**Work request A**
Which lines in the listing below contain the string "third"? Pull out each of those lines word for word.

**Extracted text**
•••
# Cool new Halloween song. Check it out!



## Lurkinginthedark (Apr 3, 2012)

Besides my love of Halloween i'm a big music geek. While searching itunes this morning for new ear candy i came across this on the new releases page. Kinda reminds me of coldplay mixed with pink floyd. The bands called "The Maine" and the track is "Forever Halloween". From their album, Forever Halloween. Give it a listen.


----------



## stormygirl84 (Sep 4, 2009)

Hmm. A bit too much like Coldplay for my tastes. I like the album cover, though! But I think I'll stick to Screamin' Jay Hawkins and other classic stuff. But thanks for posting!


----------



## talkingcatblues (Jan 30, 2009)

I like it - it's got a nice dream-like quality to it. Thanks!


----------



## jadewik (Dec 6, 2007)

Are you always listening for NEW tunes? Have you heard Alex Boye's dub-step-like song "Zombie"? He's probably most well known for being featured in The Piano Guys song "Peponi" (A cover of the ColdPlay song Paradise-- really cool how they put a piano on a cliff at the Grand Canyon. LOL).... they're both catchy tunes.


----------



## matrixmom (Oct 29, 2010)

Forever Halloween sounds like a song they would play as the exit tune of a walking dead episode ...dont you think?? It does to me. The one by Alex Boye sounds great too for a party....


----------



## awokennightmare (Jan 17, 2013)

Its a great song! I really enjoy adding songs like these to my collection.


----------



## 22606 (Aug 11, 2008)

jadewik said:


> Are you always listening for NEW tunes? Have you heard Alex Boye's dub-step-like song "Zombie"?


Certainly amusing (both the song and the video).


----------
•••
**Recorded information**
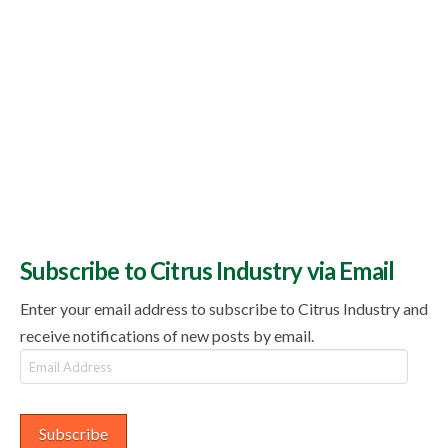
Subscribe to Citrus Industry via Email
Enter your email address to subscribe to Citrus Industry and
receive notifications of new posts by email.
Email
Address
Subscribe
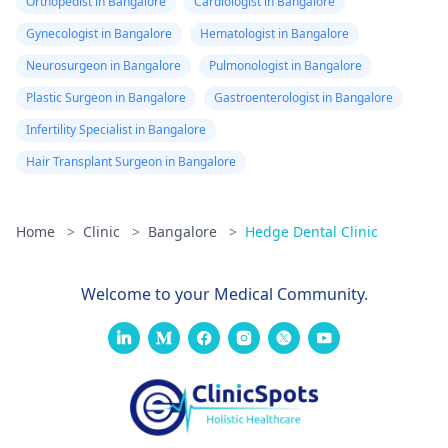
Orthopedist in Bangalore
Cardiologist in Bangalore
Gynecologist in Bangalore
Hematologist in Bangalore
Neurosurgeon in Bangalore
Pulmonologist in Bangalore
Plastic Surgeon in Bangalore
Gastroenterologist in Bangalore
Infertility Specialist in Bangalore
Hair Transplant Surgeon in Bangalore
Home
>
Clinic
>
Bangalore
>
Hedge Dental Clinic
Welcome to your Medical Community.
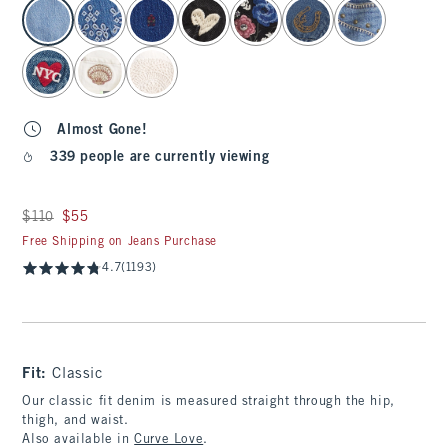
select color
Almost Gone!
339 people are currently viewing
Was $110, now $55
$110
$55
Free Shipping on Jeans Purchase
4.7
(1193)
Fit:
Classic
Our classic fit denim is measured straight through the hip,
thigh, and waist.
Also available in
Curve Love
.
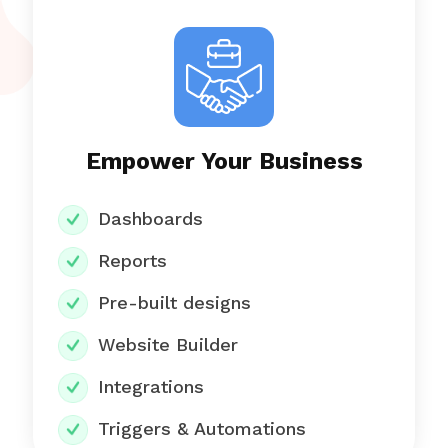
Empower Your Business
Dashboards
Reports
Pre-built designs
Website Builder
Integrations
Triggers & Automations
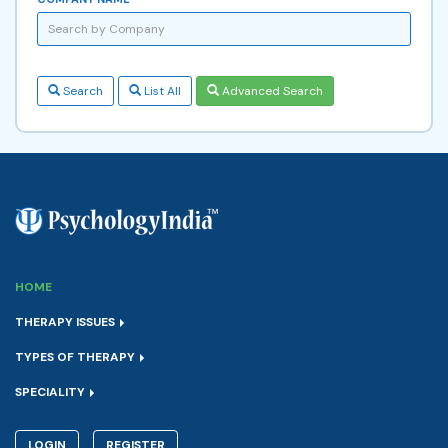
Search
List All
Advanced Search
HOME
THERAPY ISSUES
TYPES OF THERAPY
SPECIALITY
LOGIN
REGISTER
•••
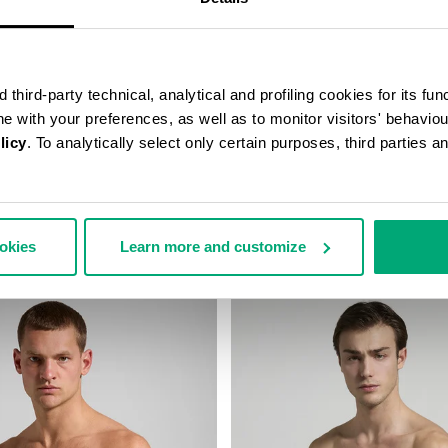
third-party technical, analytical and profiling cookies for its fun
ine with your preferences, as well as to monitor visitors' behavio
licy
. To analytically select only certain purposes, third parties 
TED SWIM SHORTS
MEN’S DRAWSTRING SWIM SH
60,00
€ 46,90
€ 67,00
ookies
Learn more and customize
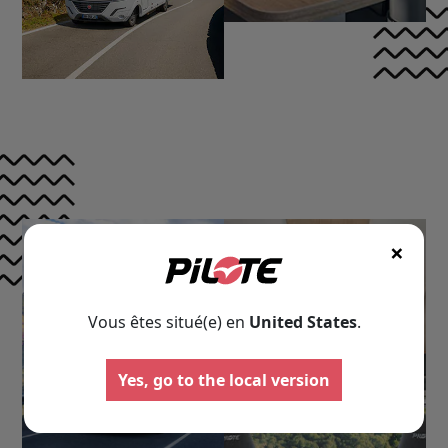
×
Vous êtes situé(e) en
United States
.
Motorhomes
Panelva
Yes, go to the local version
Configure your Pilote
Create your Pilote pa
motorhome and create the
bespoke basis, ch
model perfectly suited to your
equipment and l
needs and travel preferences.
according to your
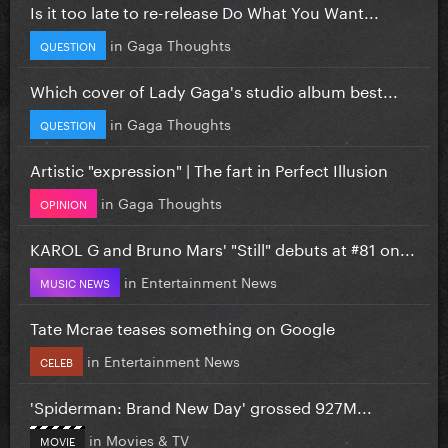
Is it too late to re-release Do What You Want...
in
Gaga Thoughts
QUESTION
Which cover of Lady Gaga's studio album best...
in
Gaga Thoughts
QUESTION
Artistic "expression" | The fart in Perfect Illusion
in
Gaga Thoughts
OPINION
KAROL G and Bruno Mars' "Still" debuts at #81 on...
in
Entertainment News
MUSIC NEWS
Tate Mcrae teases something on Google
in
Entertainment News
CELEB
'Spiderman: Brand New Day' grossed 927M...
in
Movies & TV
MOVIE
•••
**Work request B**
Could you quote the Halloween song thread above, starting at "## Lurkinginthedark (Apr" and ending at "thanks for posting!"?

**Answer box A**
third-party technical, analytical and profiling cookies for its fun
. To analytically select only certain purposes, third parties 

**Answer box B**
## Lurkinginthedark (Apr 3, 2012)

Besides my love of Halloween i'm a big music geek. While searching itunes this morning for new ear candy i came across this on the new releases page. Kinda reminds me of coldplay mixed with pink floyd. The bands called "The Maine" and the track is "Forever Halloween". From their album, Forever Halloween. Give it a listen.


----------



## stormygirl84 (Sep 4, 2009)

Hmm. A bit too much like Coldplay for my tastes. I like the album cover, though! But I think I'll stick to Screamin' Jay Hawkins and other classic stuff. But thanks for posting!